The more dimensions the embedding vector has, the longer the sequence before the patterns repeat.
In essence, as the dimensionality of the embedding vector increases, the wavelengths of the sine and cosine
functions span a broader range, thereby extending the sequence length before the patterns start to repeat.
Are there other methods for positional encoding?
-
Learnable Positional Embeddings
Instead of using fixed sine and cosine functions, learnable positional embeddings use trainable
parameters to represent positional information. Each position in the sequence has its own embedding
vector, which is learned during training. This allows the model to potentially capture more complex
positional relationships.
-
Relative Positional Encoding
Relative positional encoding represents the position of tokens relative to each other rather than
absolute positions.
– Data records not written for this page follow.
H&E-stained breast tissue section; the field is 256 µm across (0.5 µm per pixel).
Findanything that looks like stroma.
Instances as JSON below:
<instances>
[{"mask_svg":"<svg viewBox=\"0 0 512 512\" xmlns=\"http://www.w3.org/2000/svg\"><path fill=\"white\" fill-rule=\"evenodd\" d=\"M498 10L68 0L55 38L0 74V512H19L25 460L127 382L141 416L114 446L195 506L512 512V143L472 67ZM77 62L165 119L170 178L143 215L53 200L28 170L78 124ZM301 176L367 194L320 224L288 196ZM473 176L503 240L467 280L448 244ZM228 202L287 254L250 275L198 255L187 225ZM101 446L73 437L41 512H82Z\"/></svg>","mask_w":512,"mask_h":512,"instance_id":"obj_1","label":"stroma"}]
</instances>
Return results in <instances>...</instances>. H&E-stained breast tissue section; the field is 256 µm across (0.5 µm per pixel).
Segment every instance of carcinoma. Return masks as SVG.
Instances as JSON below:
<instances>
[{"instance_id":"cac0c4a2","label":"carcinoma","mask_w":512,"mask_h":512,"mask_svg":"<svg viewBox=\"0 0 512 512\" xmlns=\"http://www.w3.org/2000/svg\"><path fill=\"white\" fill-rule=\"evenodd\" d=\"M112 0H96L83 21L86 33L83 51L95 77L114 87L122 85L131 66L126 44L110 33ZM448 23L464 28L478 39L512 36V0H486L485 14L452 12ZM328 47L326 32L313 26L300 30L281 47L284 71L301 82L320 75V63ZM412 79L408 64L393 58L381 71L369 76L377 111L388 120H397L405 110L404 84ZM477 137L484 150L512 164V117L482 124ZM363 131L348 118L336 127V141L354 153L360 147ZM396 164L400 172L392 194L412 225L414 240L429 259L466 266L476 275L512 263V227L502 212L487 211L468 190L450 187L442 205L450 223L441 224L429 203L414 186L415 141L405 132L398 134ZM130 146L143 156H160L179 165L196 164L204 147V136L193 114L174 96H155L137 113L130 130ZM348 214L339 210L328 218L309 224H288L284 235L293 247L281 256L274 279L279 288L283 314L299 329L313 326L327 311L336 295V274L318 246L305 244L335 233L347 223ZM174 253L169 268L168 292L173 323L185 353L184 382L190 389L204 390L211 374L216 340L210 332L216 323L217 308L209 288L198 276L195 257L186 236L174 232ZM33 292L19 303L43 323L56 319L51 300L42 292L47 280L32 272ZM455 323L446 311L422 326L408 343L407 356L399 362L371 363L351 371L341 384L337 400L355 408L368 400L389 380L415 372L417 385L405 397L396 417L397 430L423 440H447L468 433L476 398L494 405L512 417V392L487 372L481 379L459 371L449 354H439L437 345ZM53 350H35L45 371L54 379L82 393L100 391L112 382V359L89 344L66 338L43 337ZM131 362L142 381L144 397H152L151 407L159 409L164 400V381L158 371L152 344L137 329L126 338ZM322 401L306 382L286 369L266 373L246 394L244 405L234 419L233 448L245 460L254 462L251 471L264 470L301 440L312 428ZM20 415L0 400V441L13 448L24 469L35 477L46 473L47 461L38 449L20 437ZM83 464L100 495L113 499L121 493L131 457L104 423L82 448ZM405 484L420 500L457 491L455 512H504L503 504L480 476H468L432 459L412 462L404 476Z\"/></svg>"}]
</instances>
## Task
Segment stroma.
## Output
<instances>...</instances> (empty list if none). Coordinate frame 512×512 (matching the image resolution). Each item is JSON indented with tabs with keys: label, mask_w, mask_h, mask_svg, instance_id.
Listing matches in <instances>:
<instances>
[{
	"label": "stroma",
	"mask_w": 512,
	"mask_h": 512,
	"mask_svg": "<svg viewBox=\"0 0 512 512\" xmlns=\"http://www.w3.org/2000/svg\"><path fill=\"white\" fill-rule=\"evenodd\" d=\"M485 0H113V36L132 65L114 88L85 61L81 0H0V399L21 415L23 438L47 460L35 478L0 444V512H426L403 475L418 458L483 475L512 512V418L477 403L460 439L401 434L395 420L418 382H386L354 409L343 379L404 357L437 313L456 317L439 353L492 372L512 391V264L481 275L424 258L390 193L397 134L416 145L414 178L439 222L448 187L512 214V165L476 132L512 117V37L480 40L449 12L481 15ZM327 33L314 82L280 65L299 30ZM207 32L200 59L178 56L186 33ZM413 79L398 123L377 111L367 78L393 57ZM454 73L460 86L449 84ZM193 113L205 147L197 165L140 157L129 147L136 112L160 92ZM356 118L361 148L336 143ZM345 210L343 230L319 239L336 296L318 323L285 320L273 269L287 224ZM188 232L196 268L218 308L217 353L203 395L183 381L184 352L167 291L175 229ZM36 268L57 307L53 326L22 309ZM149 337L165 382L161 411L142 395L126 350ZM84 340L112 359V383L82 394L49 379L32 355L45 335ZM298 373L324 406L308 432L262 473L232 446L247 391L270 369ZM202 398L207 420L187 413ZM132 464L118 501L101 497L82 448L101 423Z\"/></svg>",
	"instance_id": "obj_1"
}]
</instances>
This method allows the model to focus on the relative distance between tokens,
which can be useful for handling long sequences where absolute positions may not be as important.
-
Rotary Positional Embedding (RoPE)
Rotary Positional Embedding incorporates rotational matrix transformations to encode position
information. It modifies the token embeddings through rotations determined by their positions,
preserving the model's ability to generalize across different sequence lengths and enhancing its
performance in capturing contextual relationships.
-
Explicit Position Indicators
In some cases, models may use explicit position indicators or flags to mark the position of tokens.
This can be done by concatenating position indicators to the token embeddings or using separate
position-specific tokens.
-
Bucketed Positional Embeddings
Bucketed positional embeddings group positions into fixed-size buckets and assign the same
positional embedding to all positions within a bucket. This approach is useful for handling very
long sequences where precise positional information may be less critical.
-
Gaussian Positional Embedding
Gaussian positional embedding uses Gaussian distributions centered around each token to represent
positional information. The embedding for a position is determined by a Gaussian function, providing
a smooth and continuous way to encode positions.
Each of these methods has its own advantages and trade-offs, and the choice of positional encoding can
depend on the specific task and model architecture.
How was it built
This software was created using Vibe Coding by a Large Language Model LLM / chatbot
and reworked in look & feel.
Some features had to be implemented manually and
corrections and improvements had to be made.
The following Vibe Coding prompts were used on Copilot:
"create a single page html website using javascript and chart.js. Create positional encoding for D
dimension embeddings and indices from 0 to 100. Draw the embeddings on the chart. Use a graph for each
of the D dimensions. Let the user set the D value via an input control."
"add a input field for the number of indices. Add a canvas that displays a color map. Use the indices
horizontally and the position vertically. Color the dots on the canvas according to the embedding
value."
"the number of indices or dimensions field does not update the actual dimensions of the vectors. The
canvas is to small, make it 100% wide and 300 pt high."